I have a large Closest Hit function(about 400-500 lines of code). It has a lot of condition checks and calculations. I wish to split it up to make it easier to edit the code. I know that I can use other device functions in CH but most of the calculations require the Payload data(which is packed into a couple of integers). What is the best method of keeping the CH small(and simple)?

This is in OptiX 7, right?

There’s no single best method, and it depends on exactly what your goals are. Keeping things small & simple is sometimes a bit at odds with keeping things fast, so it’s a balancing act.

You can use any of the normal C++ abstraction tools at your disposal to factor your CH function; functions, classes, templates, defines, etc… It’s common to break the function into several functions and rely on inlining to make sure you’re not losing any performance. The CUDA compiler normally inlines functions defined in the same file. You can use the forceinline tag if you want to make sure. This means you can make a helper function next to your CH function that takes a RadiancePRD& parameter, for example, and the compiler will expand your function call so that accessing your payload is no different between your CH function and the helper function you call.

Take a look at the optixWhitted_exp sample, for example. The getRadiancePRD() function in shading.cu returns a struct.
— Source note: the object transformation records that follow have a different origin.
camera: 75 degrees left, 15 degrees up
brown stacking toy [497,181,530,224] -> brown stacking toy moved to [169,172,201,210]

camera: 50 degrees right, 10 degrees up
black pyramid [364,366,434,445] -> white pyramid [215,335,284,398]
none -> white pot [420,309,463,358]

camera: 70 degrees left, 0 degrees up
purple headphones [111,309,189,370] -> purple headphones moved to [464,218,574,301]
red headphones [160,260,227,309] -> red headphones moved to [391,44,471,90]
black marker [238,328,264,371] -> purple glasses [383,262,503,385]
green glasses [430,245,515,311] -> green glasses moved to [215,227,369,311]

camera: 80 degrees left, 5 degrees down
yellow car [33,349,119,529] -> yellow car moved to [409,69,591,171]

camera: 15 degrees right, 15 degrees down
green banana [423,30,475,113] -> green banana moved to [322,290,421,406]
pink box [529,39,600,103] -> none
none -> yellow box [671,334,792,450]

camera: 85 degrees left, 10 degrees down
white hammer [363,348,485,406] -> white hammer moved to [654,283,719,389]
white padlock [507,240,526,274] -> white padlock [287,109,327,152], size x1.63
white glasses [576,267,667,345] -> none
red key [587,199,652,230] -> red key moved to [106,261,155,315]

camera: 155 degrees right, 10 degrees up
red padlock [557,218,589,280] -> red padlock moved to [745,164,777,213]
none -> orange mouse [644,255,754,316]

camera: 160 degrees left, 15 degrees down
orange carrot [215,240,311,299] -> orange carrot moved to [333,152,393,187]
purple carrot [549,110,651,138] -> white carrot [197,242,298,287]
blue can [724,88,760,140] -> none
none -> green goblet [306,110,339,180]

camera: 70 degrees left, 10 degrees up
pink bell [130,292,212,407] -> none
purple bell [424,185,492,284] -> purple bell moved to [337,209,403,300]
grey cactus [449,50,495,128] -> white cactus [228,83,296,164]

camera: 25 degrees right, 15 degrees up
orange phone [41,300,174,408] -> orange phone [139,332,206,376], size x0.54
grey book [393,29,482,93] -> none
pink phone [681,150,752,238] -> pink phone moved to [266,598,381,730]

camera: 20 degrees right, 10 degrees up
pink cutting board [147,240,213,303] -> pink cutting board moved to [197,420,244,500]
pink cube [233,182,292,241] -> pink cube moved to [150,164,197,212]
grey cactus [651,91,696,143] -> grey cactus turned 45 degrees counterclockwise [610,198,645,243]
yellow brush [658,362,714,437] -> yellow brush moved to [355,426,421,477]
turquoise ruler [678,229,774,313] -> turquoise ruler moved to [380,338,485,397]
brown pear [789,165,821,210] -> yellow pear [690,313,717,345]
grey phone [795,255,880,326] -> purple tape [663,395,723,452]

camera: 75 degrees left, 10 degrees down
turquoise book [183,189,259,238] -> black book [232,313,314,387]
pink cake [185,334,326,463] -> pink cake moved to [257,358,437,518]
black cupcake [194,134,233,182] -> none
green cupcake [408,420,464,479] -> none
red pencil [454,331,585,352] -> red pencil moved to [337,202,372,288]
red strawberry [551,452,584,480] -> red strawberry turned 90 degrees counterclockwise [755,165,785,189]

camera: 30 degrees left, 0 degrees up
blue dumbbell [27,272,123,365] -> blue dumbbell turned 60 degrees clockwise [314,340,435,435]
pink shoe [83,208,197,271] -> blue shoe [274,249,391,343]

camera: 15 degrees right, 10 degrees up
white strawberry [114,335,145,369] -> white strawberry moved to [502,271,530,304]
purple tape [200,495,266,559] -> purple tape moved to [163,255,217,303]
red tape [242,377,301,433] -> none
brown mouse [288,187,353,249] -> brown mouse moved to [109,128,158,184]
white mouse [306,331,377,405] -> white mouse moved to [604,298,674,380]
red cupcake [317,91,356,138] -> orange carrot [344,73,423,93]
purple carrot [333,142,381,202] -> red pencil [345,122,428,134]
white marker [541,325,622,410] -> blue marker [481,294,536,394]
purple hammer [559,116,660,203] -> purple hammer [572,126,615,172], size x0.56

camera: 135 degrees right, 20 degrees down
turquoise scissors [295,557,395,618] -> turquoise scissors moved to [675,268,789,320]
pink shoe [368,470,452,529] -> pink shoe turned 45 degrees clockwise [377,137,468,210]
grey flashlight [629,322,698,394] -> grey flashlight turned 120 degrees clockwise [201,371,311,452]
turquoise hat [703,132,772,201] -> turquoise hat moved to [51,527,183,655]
Because it’s inlined, this is less expensive than it looks.

static __device__ __inline__ RadiancePRD getRadiancePRD()
{
    RadiancePRD prd;
    prd.result.x = int_as_float( optixGetPayload_0() );
    prd.result.y = int_as_float( optixGetPayload_1() );
    prd.result.z = int_as_float( optixGetPayload_2() );
    prd.importance = int_as_float( optixGetPayload_3() );
    prd.depth = optixGetPayload_4();
    return prd;
}

The optixWhitted_exp sample has other examples of helper functions as well, see the accompanying “helpers.h” file and take a look at how the functions are used.

Please be aware that this Whitted example isn’t really following the absolute best practices for performance, but this is a good example of how to build helper functions to keep your CH program manageable. If your payload is less than 64 bytes (which it is in optixWhitted_exp), the advice for best performance is to use the payload attributes directly (via the optix{Get,Set}Payload_*() functions.) That means don’t copy the payload values into a struct or variables, instead just use the payload functions directly. Using this advice might change how you choose to factor your CH function. You could imagine writing some helper functions or a class to abstract which payload value is in which payload slot, so that you don’t have to use the slot number directly in your code every time you access the payload.

The optixPathTracer_exp sample uses packed pointers for the payload, which is best for large payloads that can’t fit into the 8 payload registers.

Try to make sure you any conditional checks in your CH function that are constant across your launch are not requesting memory, if you can. Using #defines or constant template parameters is better than a run-time check since the unused code can be elided. If you do need a run-time check, prefer using your constant params and your payload to shared or global memory.

I’m mixing code management advice with performance advice, so I hope it helps but I’m not sure I’m answering your question. If this doesn’t give you some ideas, then feel free to get more specific on your situation and what your constraints look like.


David.